* Short task: Copy the lines of every entry below word for word, leaving out the pictures.

* Exercise materials:
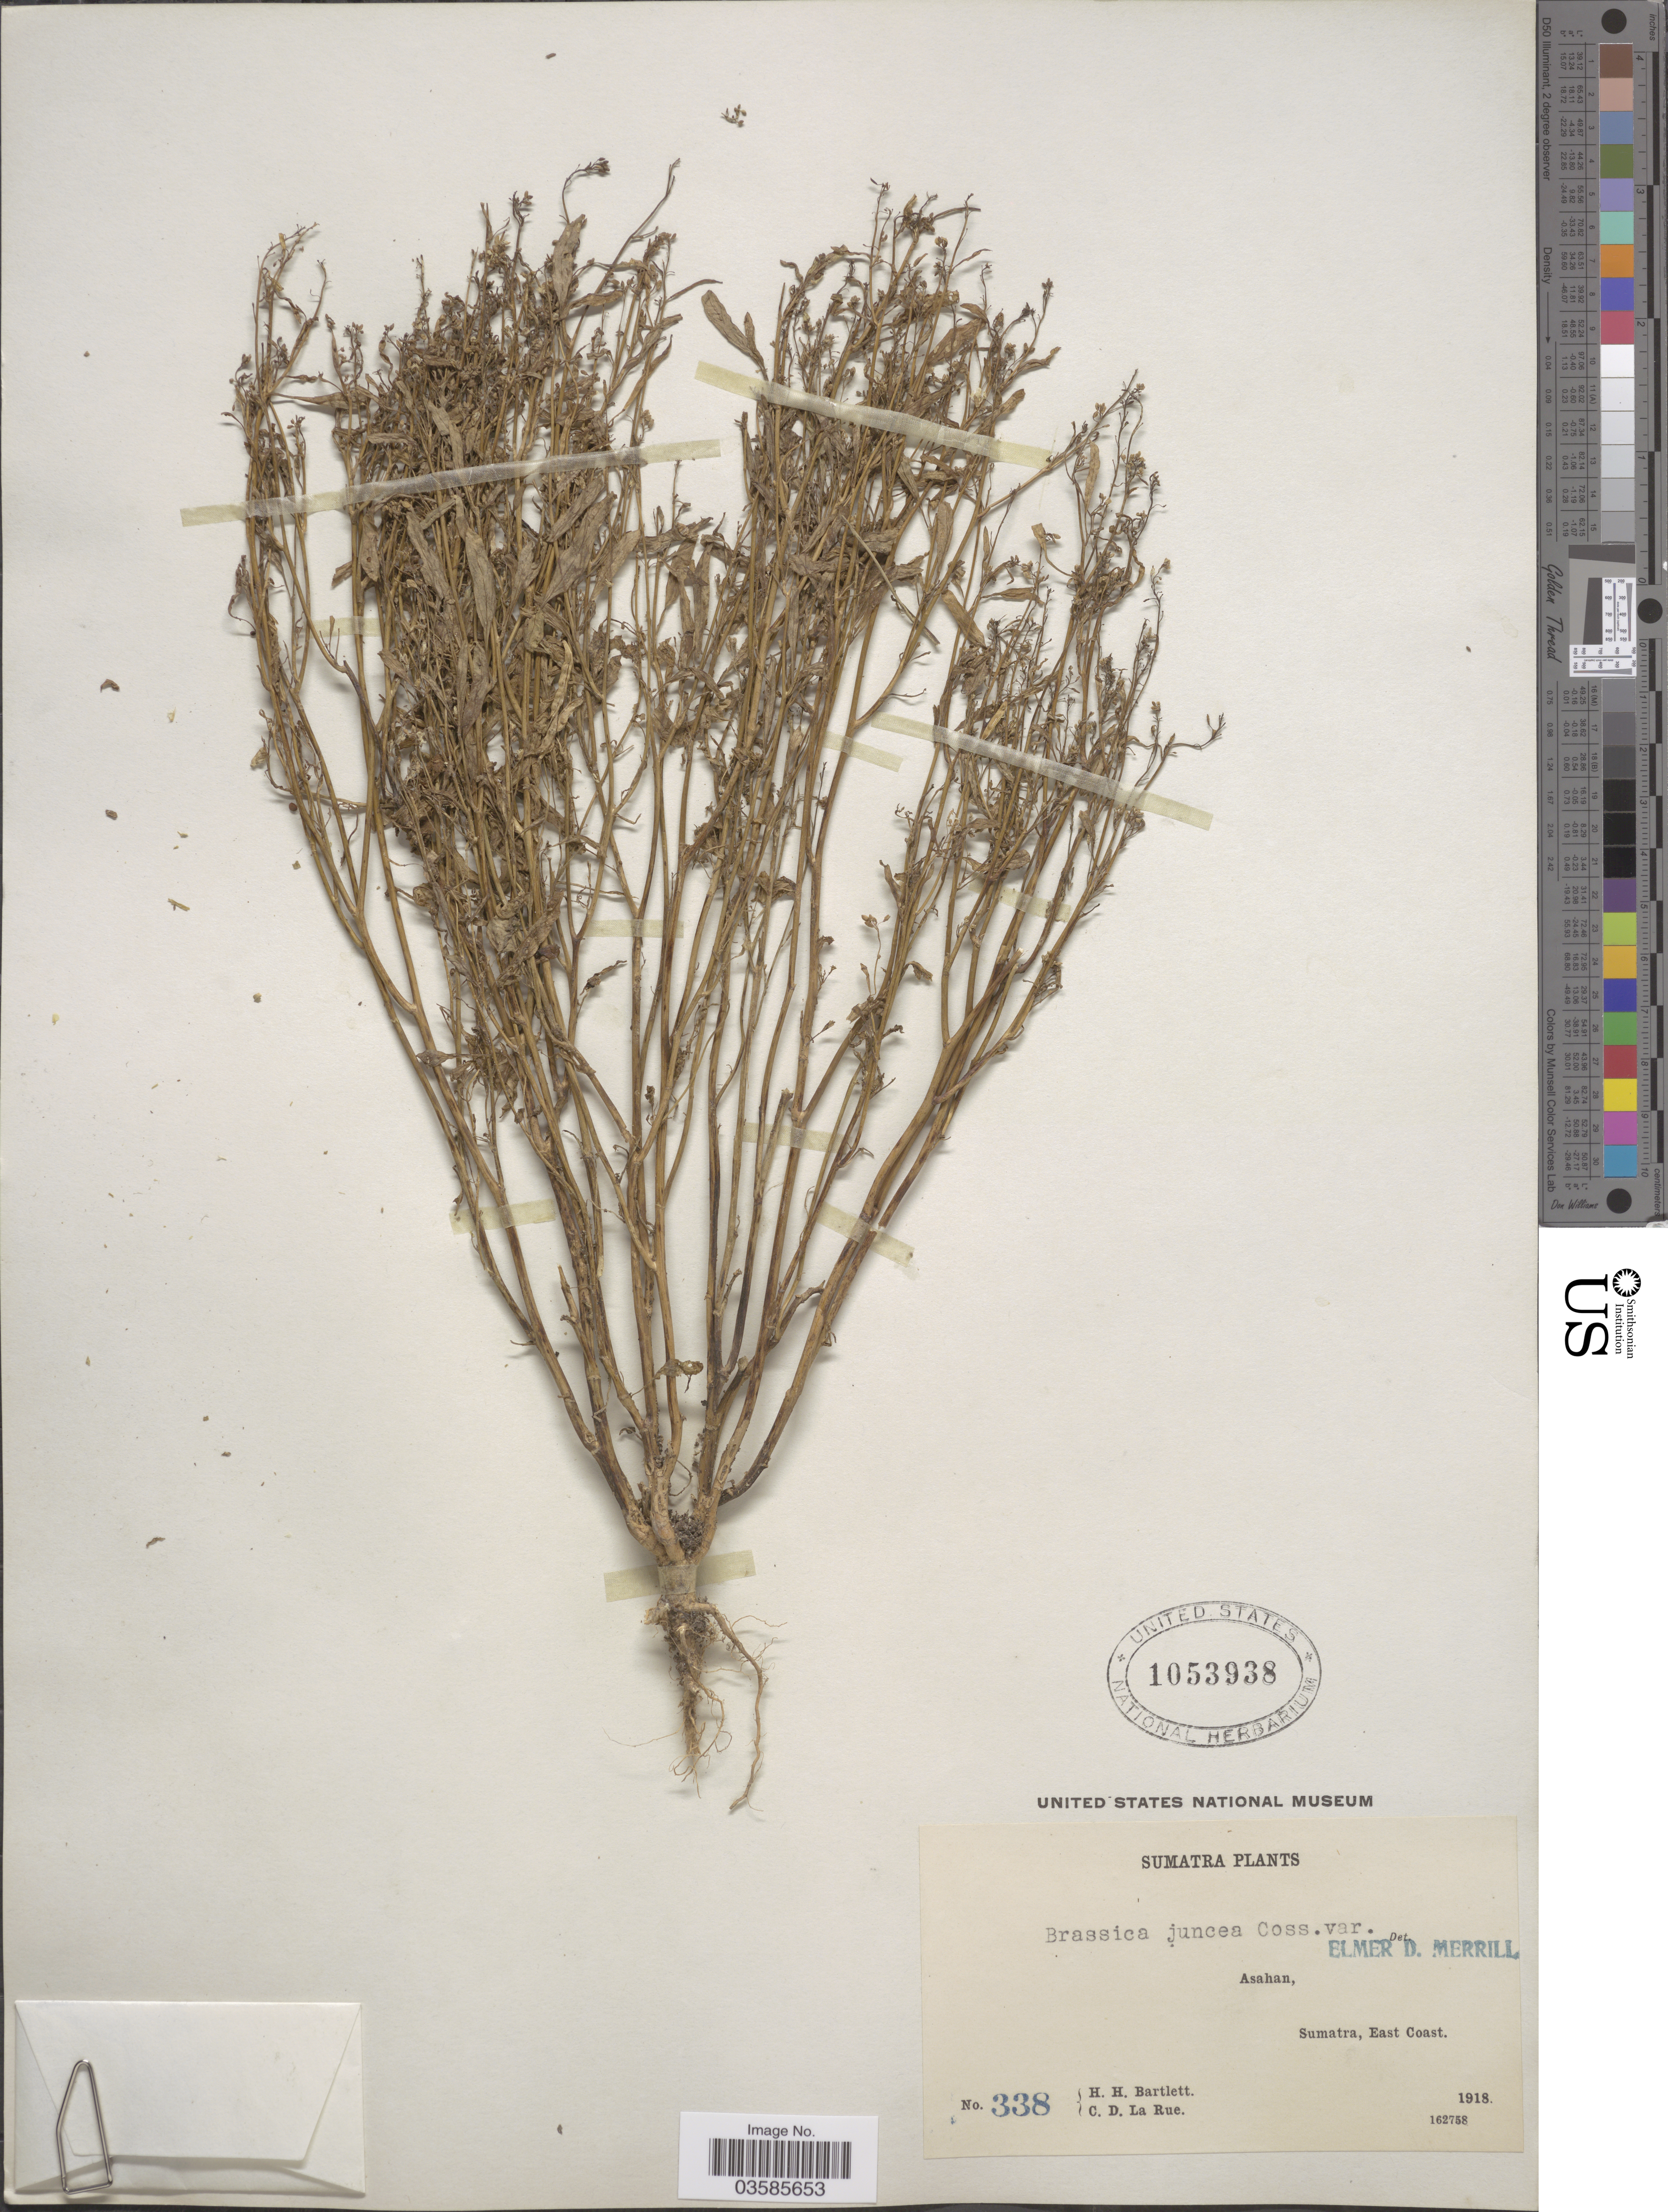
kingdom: Plantae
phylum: Tracheophyta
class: Magnoliopsida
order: Brassicales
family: Brassicaceae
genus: Brassica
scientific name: Brassica juncea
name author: (L.) Czern.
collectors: H. H. Bartlett & C. La Rue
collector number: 338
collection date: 1918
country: Indonesia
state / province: Sumatra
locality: Asahan, Sumatra, East Coast.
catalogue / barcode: US 1053938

* Task solution:
kingdom: Plantae
phylum: Tracheophyta
class: Magnoliopsida
order: Brassicales
family: Brassicaceae
genus: Brassica
scientific name: Brassica juncea
name author: (L.) Czern.
collectors: H. H. Bartlett & C. La Rue
collector number: 338
collection date: 1918
country: Indonesia
state / province: Sumatra
locality: Asahan, Sumatra, East Coast.
catalogue / barcode: US 1053938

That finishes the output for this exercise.